── Provided text ──

Funding

UKRI Biotechnology and Biological Sciences Research Council

Lead academics

James Gilbert
Beth Nicholls
Jeremy Niven

Partner institution

University of Sussex

Project summary

The challenge

We need to understand how climate change affects the nutritional health of wild bees and their pollination preferences, which are crucial for food security.

The approach

Our project measures and models how nutrition and temperature affect two key UK pollinators. We will be studying their growth, metabolism, and survival.

The impact

We will model how bumblebees and mason bees cope with climate heating and predict shifts in their flower preferences.

The Challenge

Our BBSRC-funded project is investigating the nutritional health of wild bees in a changing climate.  

Animals’ dietary needs and preferences may change in a warmer world. Animals select from a range of foods to get the nutrient balance they need. But warmer temperatures may change this ideal balance.  

We are investigating how this problem may affect bees, which are responsible for pollinating many of our crops. Crops provide bees with pollen that is very nutritionally different, and bees need to select a mix that is right for the conditions. The climate is heating up, so the crops bees choose to visit today may not be the same tomorrow.  

We need to understand how changing climates will affect bee preferences and pollination patterns – unfortunately we still have limited understanding of bees’ dietary requirements, even in today’s climate. 

Nests in the field lab

The Approach

We are looking at two UK bee species with different lifestyles.

  • Bombus terrestrisBumblebees
  • Osmia bicornisRed mason bees

Bumblebees pollinate soft fruit, beans and tomatoes. They have workers that feed larvae until adulthood and keep the nest warm in winter and cool in summer.

───

### Actions to take
**1.** Answer these from the wild bee project page:
(a) Which research council funds the project?
(b) Which two kinds of bees will the project model coping with climate heating?
(c) Which crops do bumblebees pollinate?
**2.** Transcribe the wild bee project page word for word. Start at the words "Animals’ dietary needs" and end after "this ideal balance.".
**3.** Pick up the wild bee project page after its last sentence and continue it.

── Data to examine ──

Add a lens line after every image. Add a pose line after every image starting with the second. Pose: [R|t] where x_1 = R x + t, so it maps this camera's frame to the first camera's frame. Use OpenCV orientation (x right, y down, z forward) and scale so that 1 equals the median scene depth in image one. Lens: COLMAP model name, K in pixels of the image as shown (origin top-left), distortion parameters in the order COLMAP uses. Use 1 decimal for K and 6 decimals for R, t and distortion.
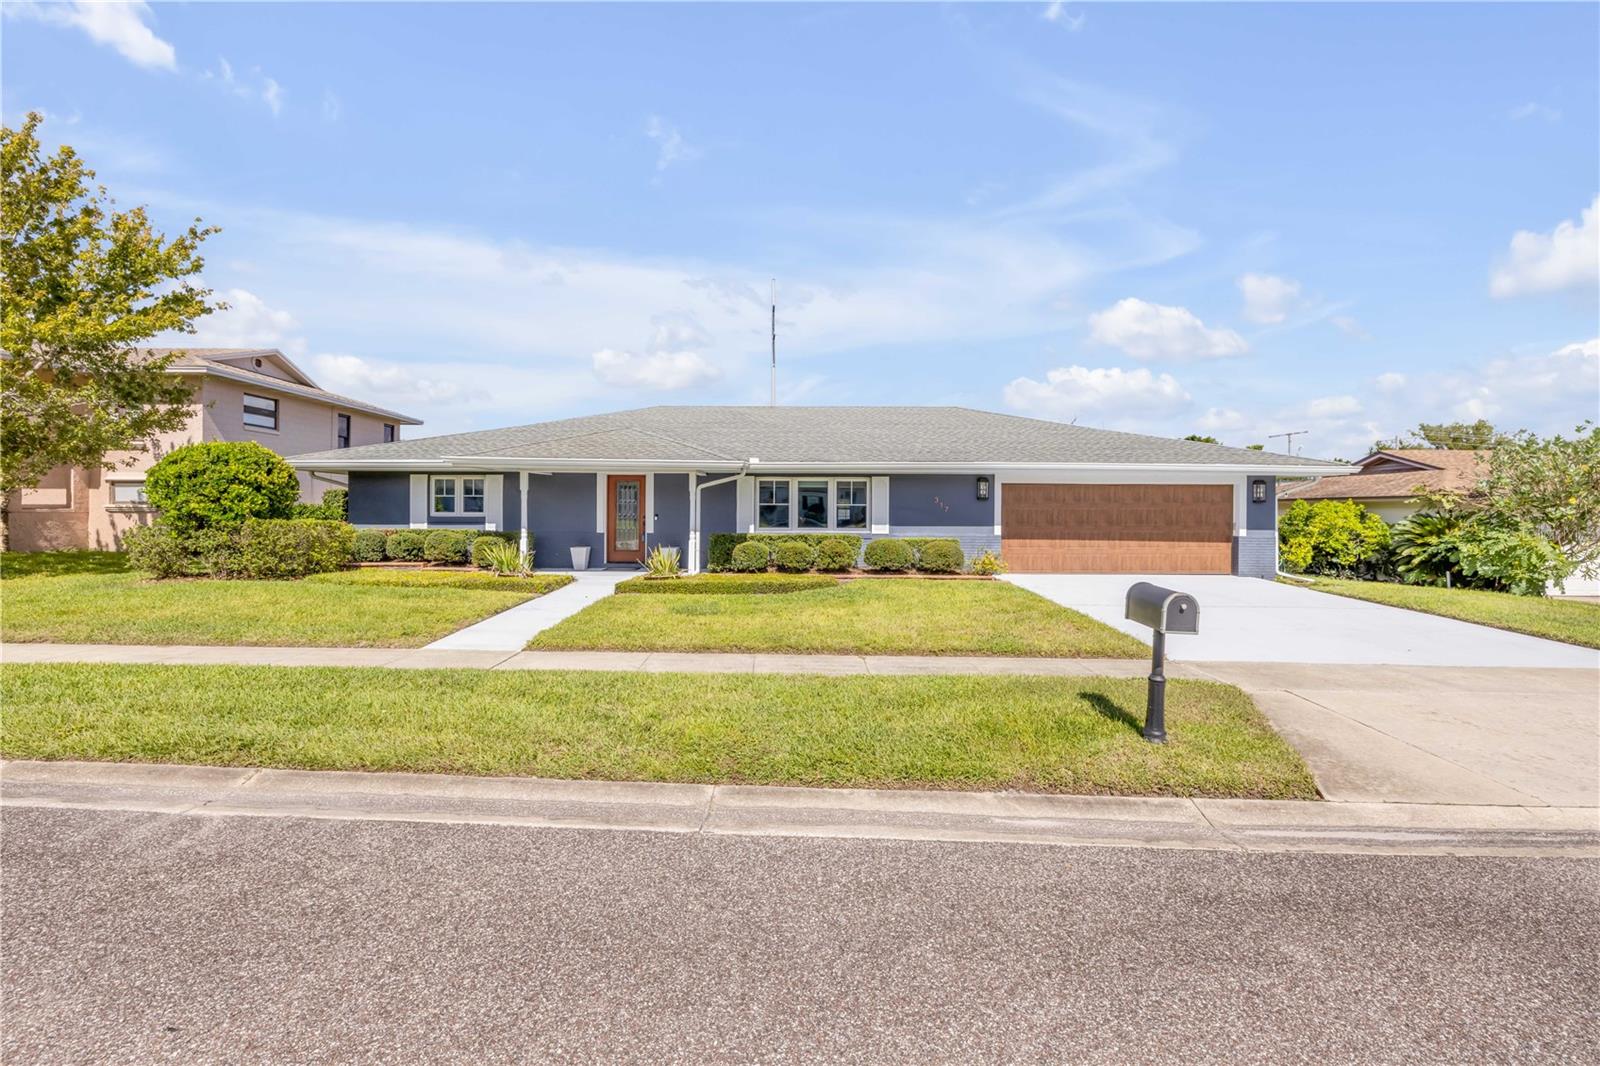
lens RADIAL K [[685.9, 0, 791.2], [0, 685.9, 502.1], [0, 0, 1]] dist [0.000699, -0.000376]
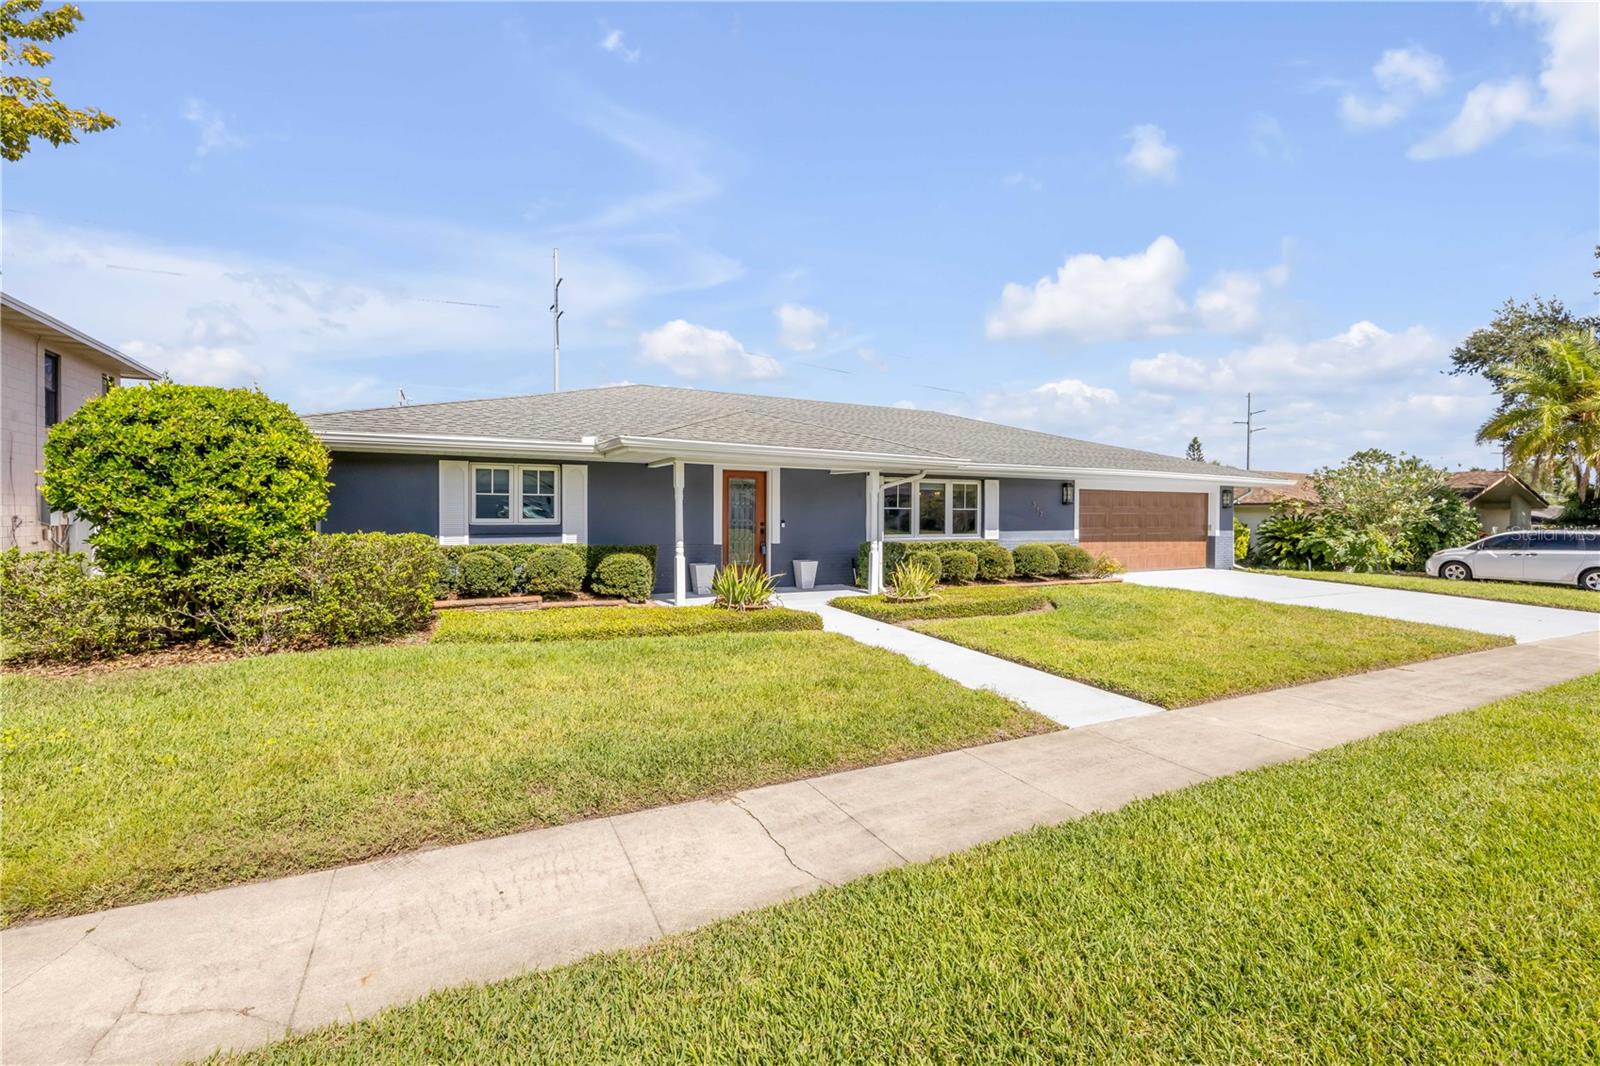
lens RADIAL K [[685.9, 0, 791.2], [0, 685.9, 502.1], [0, 0, 1]] dist [0.000699, -0.000376]
pose [[0.882376, 0.007053, 0.470492, -0.570370], [-0.005745, 0.999975, -0.004215, -0.000126], [-0.470510, 0.001017, 0.882394, 0.283532]]
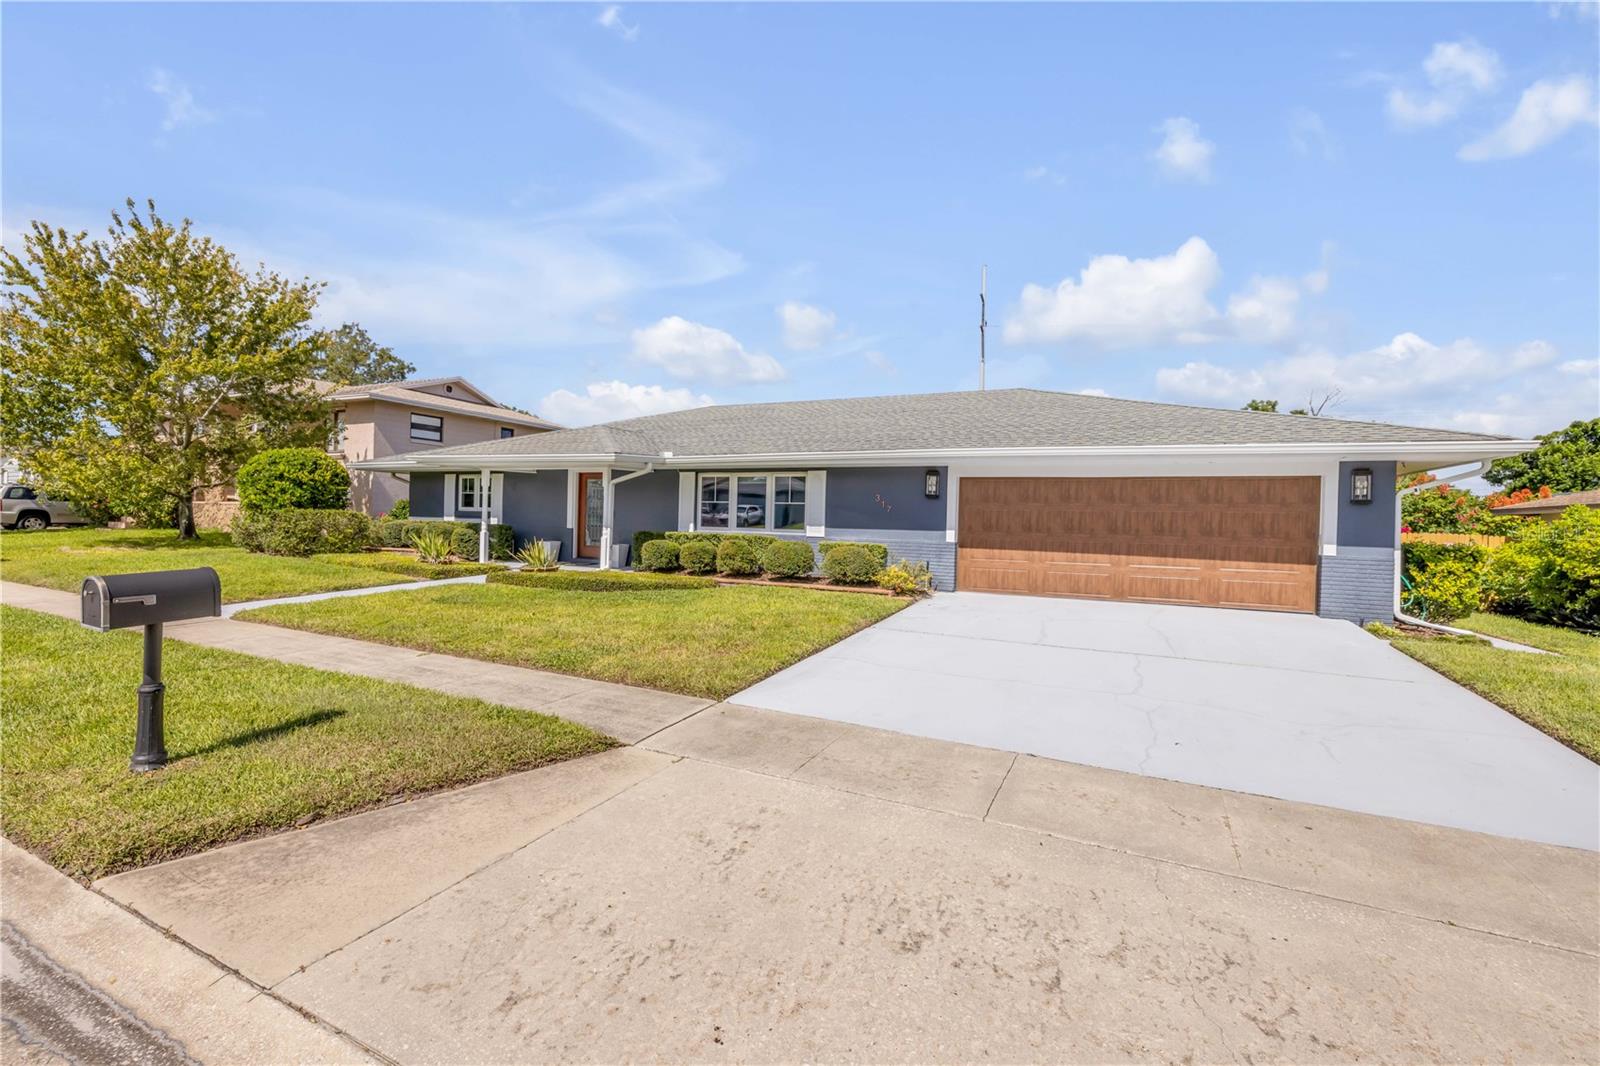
lens RADIAL K [[685.9, 0, 791.2], [0, 685.9, 502.1], [0, 0, 1]] dist [0.000699, -0.000376]
pose [[0.906530, 0.006522, -0.422091, 0.466744], [-0.013119, 0.999833, -0.012727, 0.014126], [0.421937, 0.017075, 0.906464, 0.199100]]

───

### Replies
**1.**
(a) The UKRI Biotechnology and Biological Sciences Research Council.
(b) Bumblebees and mason bees.
(c) Soft fruit, beans and tomatoes.

**2.**
Animals’ dietary needs and preferences may change in a warmer world. Animals select from a range of foods to get the nutrient balance they need. But warmer temperatures may change this ideal balance.

**3.**
Red mason bees pollinate apples and other fruit. Mother bees work alone, provide larvae with a single pollen ball, and cannot control nest temperature. 

In both species we are gathering detailed data on how nutrition and temperature affect bee health, establishing the best diet at a range of temperatures. Then, we will test whether adults can maintain optimal diets for larvae when the temperature changes. 

Key findings from the discovery work

  • Bees, managed and wild, are important globally for their role in pollination, which is central to natural and agricultural ecosystems.
  • Unfortunately, bees are declining, partly due to poor nutrition. Despite this, we do not yet understand how bees deal with variable quality food in patchy modern landscapes.
  • We know particularly little about larval nutrition, where all growth occurs.

The Impact

Our work will fill a gap in our knowledge about how bees with different lifestyles cope with climate heating. With this knowledge, we can predict whether bees are likely to abandon particular crops in a hotter world, as they change their preferences, and design custom wildflower mixes to promote specific pollinators. 

Once we understand bees’ dietary needs, and how these needs might change in warmer climates, we can design appropriate, future-proof mitigation/intervention measures.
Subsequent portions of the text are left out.